Air Transat versera finalement plus de 600 000 $ à ses passagers coincés sur le tarmac de l'aéroport d'Ottawa l'été dernier. Tant mieux, mais quelle galère pour en arriver là ! La charte des voyageurs promise par le fédéral pourrait nous épargner ce genre de mauvais feuilleton... quand elle sera enfin adoptée. Si cela tarde trop, le ministre des Transports devra envisager une autre stratégie.

Enfermés durant des heures dans la chaleur étouffante de leur avion cloué au sol, manquant d'eau, de nourriture et, même, d'électricité : les quelque 600 passagers des vols 157 et 507 ne s'attendaient pas à une telle épreuve en revenant d'Europe le 31 juillet dernier.

Il a fallu que l'un d'eux appelle le 911, et que d'autres dénoncent la situation, pour que l'Office des transports du Canada (OTC) fasse enquête, tienne une audience publique et rende une décision qui mette le transporteur à l'amende, le force à modifier ses pratiques et à verser un dédommagement minimal à certains passagers.

Air Transat, qui avait d'abord nié toute responsabilité, en a finalement fait un peu plus que prescrit par l'OTC.

L'indemnité pour les dépenses des passagers retardés (taxi, hôtel, etc.) sera étendue à ses quatre vols immobilisés à Ottawa, et non aux deux seuls visés par l'enquête.

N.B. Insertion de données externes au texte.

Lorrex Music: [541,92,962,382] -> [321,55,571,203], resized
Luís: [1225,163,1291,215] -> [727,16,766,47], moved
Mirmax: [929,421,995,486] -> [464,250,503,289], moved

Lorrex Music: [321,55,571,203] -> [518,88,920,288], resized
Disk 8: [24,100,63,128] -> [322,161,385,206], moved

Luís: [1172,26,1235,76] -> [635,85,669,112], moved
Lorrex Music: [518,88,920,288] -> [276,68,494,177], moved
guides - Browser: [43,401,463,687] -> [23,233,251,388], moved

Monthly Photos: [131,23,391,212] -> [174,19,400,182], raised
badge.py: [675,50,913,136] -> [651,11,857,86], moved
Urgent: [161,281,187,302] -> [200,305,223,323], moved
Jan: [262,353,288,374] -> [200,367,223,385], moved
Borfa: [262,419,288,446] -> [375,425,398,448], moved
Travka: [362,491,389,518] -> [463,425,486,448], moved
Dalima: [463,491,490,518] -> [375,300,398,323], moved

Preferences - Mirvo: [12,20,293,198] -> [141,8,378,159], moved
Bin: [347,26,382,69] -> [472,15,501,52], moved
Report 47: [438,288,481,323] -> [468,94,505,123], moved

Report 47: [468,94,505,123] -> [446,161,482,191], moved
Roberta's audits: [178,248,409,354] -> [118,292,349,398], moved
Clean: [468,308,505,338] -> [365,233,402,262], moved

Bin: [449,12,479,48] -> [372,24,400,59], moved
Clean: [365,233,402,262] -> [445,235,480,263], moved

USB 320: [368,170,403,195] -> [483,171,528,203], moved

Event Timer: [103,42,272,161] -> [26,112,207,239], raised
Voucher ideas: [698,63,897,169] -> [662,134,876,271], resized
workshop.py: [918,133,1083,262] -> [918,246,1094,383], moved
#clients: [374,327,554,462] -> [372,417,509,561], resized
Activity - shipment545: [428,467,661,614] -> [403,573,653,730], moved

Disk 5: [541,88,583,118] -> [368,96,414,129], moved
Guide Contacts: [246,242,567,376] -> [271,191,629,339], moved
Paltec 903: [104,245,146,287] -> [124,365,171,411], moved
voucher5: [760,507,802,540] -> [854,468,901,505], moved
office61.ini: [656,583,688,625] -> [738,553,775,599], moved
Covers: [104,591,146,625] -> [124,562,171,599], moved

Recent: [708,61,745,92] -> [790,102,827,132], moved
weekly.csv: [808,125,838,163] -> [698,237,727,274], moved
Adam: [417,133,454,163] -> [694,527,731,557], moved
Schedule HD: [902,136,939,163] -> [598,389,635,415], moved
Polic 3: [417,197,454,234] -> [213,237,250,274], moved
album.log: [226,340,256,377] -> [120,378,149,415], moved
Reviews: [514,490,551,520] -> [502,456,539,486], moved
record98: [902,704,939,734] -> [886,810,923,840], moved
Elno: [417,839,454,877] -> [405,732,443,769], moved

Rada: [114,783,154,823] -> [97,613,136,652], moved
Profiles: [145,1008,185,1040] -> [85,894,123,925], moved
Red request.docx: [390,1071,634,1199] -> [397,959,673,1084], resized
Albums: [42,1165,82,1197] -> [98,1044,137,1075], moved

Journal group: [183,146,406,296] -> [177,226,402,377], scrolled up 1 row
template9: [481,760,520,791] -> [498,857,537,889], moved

Le dédommagement, que l'OTC lui permet d'offrir aux passagers au lieu de lui verser une amende, sera aussi étendu aux quatre vols. À 500 $ par personne, il totalisera environ 600 000 $, soit le double de l'amende imposée par l'OTC (295 000 $).

Plusieurs clauses du contrat avec les passagers (le fameux tarif) devront aussi être bonifiées.

Ce n'est pas le pactole, mais dans le contexte canadien, où les transporteurs déterminent eux-mêmes les règles et exemptions de leurs tarifs, et où l'OTC n'en a pas réprimandé un là-dessus depuis au moins cinq ans, cette décision a le mérite d'envoyer un message clair. 

Circonstances exceptionnelles ou pas, le transporteur aurait dû faire mieux pour ses clients. Qu'il faille déployer tant d'efforts pour en arriver à une telle évidence n'a cependant aucun sens. La durée d'un retard, et les obligations qui en découlent, est le type d'événement qu'on a tout avantage à codifier dans une charte des voyageurs. Non seulement cela simplifie les réclamations, mais cela incite les entreprises à s'organiser pour ne pas en avoir.

Hélas, la charte promise par le ministre Garneau se fait attendre. Le projet de loi C-49 contenant ce «régime de droit des passagers aériens» est passé aux Communes, mais les sénateurs ne l'ont pas encore adopté. Et franchement, on pourrait difficilement les blâmer. Ce projet de loi englobe de nombreux autres changements dans les transports, dont au moins un, l'installation d'enregistreurs audio-vidéo à bord des locomotives de tête, soulève d'importantes questions. De grands syndicats, dont les Teamsters et Unifor, dénoncent le texte actuel qui, en permettant aux employeurs d'avoir accès à une partie des images, constituerait selon eux une violation de la vie privée.

Ces enregistreurs répondent à une demande de longue date du Bureau de la sécurité des transports (BST), qui en a besoin pour ses enquêtes. Le gouvernement a donc raison de les imposer, mais peut-être devrait-il justement réserver ces données à l'usage du BST. Quoi qu'il en soit, l'ajout de caméras en milieu de travail n'est jamais un sujet banal - on l'a vu ici dans les CHSLD. Peut-être vaudrait-il mieux extraire ce volet du projet de loi pour l'examiner séparément. Ou sinon, extraire la charte des voyageurs pour qu'elle puisse être adoptée rapidement. Ce n'est pas l'intention du ministre en ce moment, mais si son C-49 reste cloué au sol à Ottawa, il devra envisager des solutions de rechange.